This lab supports students’ understanding of

  • Hydrated substances
  • Percent Composition
  • Law of Definite Proportions
  • Experimental Design

Time

Teacher Preparation: 30-40 minutes

Lesson: 1.5-2 hours

Materials

Students will choose from the following materials list when designing their lab, note that they do not have to use them all.

  • Hydrated copper (II) sulfate crystals
  • Evaporating dish
  • Crucible
  • Ring stand, ring
  • Clay triangle
  • Crucible tongs
  • Beaker tongs
  • Wire gauze
  • 150-mL Beaker
  • Bunsen Burner
  • Butane Lighter
  • Timer
  • Triple-beam balance
  • Analytical balance
  • Aluminum foil
  • Watch glass
  • Glass stir rod

Safety

  • Always wear safety goggles when handling chemicals in the lab.
  • Students should wash their hands thoroughly before leaving the lab.
  • When students complete the lab, instruct them how to clean up their materials and dispose of any chemicals.
  • Always use caution around open flames. Keep flames away from flammable substances.
  • Always be aware of an open flame. Do not reach over it, tie back hair, and secure loose clothing.

Teacher Notes

  • The focus of this lab is not so much on the specific lab steps as it is on the scientific method, and how the students will manage the variables and controls in order to collect reliable data.
  • The teacher must still include safety precautions regarding the chemicals and equipment involved, even though the procedures are created by the students. It is essential that the teacher be aware of the possible hazards inherent in a lab before asking students to create procedures for themselves.
  • I use this lab in my AP chemistry class.
  • Small student groups work well for this lab.
  • Pre-lab questions can be assigned as homework, in advance on the lab.
  • Students’ proposed procedures must be approved before experimentation; if you do not teach on a block schedule, this is best done the day before the lab. Creating their own procedures forces students to think about what data to collect.
  • You will hear them asking each other questions such as, “Do we need to mass it before we add the hydrate?” Instructor guidance is essential in helping students realize that there may be variables which they have not considered, but that nevertheless need to be controlled. If certain steps are wrong, incomplete, or missing, I ask the students leading questions rather than telling them what to do: “How will you make sure it heats evenly?”, “How will you prevent water from re-entering the salt?”, “How will you know that the water has all been removed?”, and so on.
  • A potential downside of this sort of modification is that students may end up performing the lab incorrectly, which can add stress when you are already on a tight schedule. For example, my students once tried to accelerate the cooling of a crucible with a damp paper towel, which resulted in the crucible cracking. They had to start over. I told them, experiments sometimes go awry; this is the way real science works. It was stressful, but it was an experience they never forgot.
  • This laboratory was adapted from Mayfield Schools.

For the Student

Lesson

Background

A compound is a pure substance—it has a fixed (constant) composition. The composition of a pure substance is the same throughout and does not vary from one sample to another. According to the law of definite proportions, a compound always contains the same elements in the same proportions, regardless of the amount of the sample, where it was found, or how it was prepared.

» Parts of the exercise:
1. Copy the lab handout from "Teacher Notes" to "AP chemistry class.", replacing "procedures" with "methods".
2. Answer from the lab handout:
(a) How long does the lesson take?
(b) What size of beaker is on the materials list?
(c) What was this laboratory adapted from?
The records have nothing to do with the lab handout.

» Data:

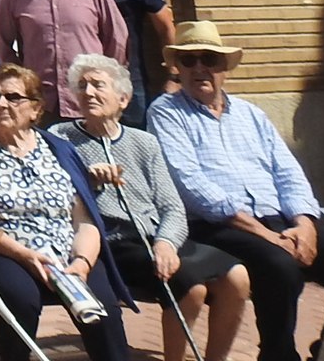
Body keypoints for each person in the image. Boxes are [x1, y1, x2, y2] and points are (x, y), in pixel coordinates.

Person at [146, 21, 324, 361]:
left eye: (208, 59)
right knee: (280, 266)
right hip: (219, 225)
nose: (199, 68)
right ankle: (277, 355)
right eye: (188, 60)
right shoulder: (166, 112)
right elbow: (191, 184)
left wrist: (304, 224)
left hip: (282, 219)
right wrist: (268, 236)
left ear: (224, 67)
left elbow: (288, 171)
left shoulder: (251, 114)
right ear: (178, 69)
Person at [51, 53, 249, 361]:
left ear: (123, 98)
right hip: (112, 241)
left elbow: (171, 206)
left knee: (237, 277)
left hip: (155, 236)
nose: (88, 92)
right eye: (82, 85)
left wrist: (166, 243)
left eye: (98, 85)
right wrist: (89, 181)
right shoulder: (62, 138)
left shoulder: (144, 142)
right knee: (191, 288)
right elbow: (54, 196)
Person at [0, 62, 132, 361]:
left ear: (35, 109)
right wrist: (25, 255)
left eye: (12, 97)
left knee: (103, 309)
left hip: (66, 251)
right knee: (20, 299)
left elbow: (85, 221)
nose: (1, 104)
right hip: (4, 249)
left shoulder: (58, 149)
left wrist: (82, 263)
---
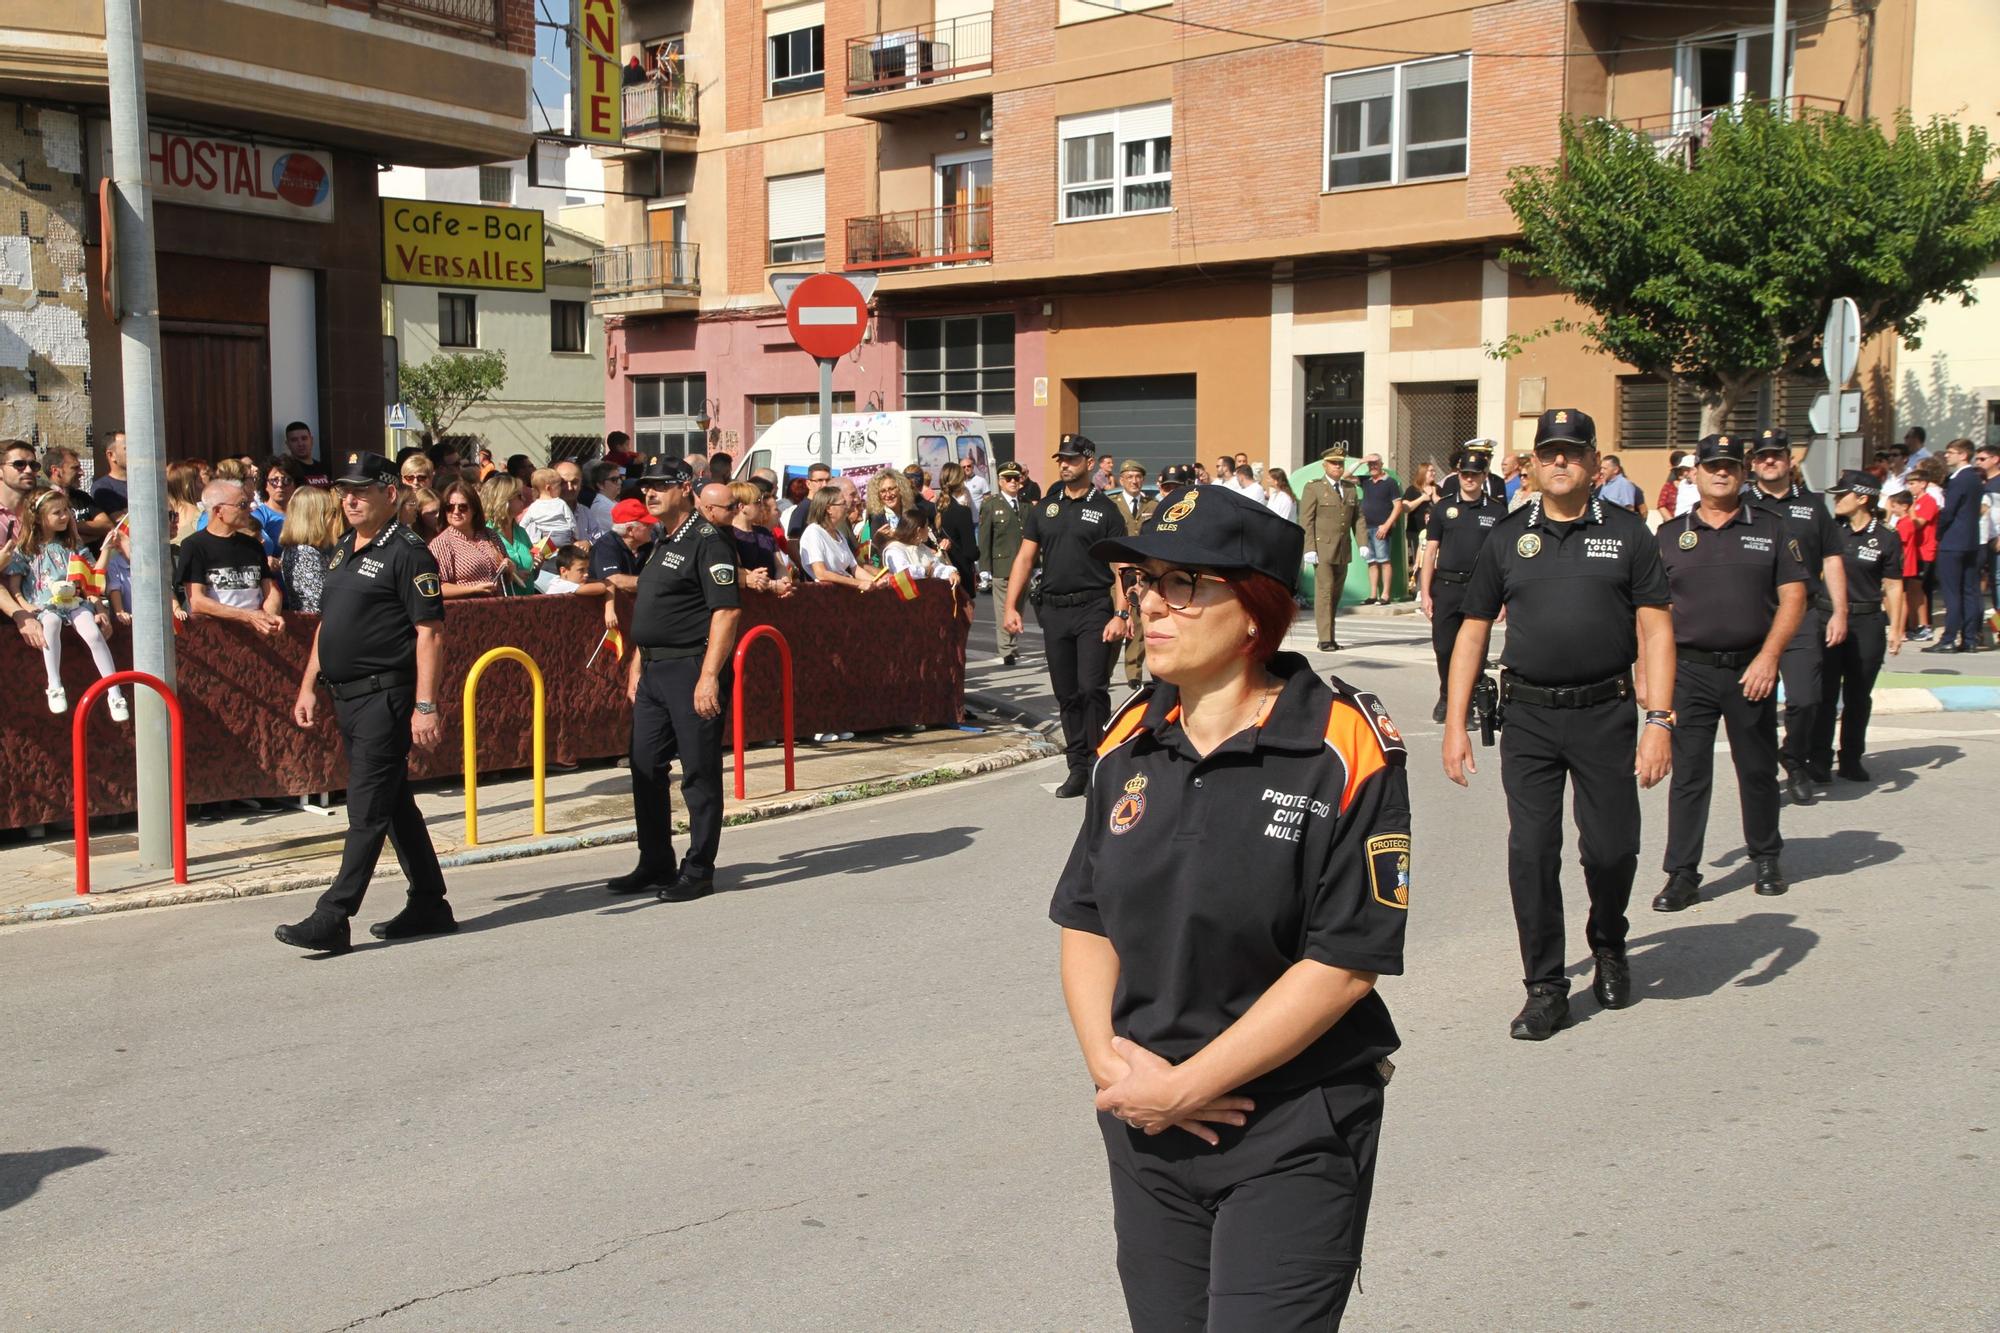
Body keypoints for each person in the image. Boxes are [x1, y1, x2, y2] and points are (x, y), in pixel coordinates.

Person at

» Answers given:
1.
Teacher Notes

  • The focus of this lab is not so much on the specific lab steps as it is on the scientific method, and how the students will manage the variables and controls in order to collect reliable data.
  • The teacher must still include safety precautions regarding the chemicals and equipment involved, even though the methods are created by the students. It is essential that the teacher be aware of the possible hazards inherent in a lab before asking students to create methods for themselves.
  • I use this lab in my AP chemistry class.

2.
(a) 1.5-2 hours
(b) 150 mL
(c) Mayfield Schools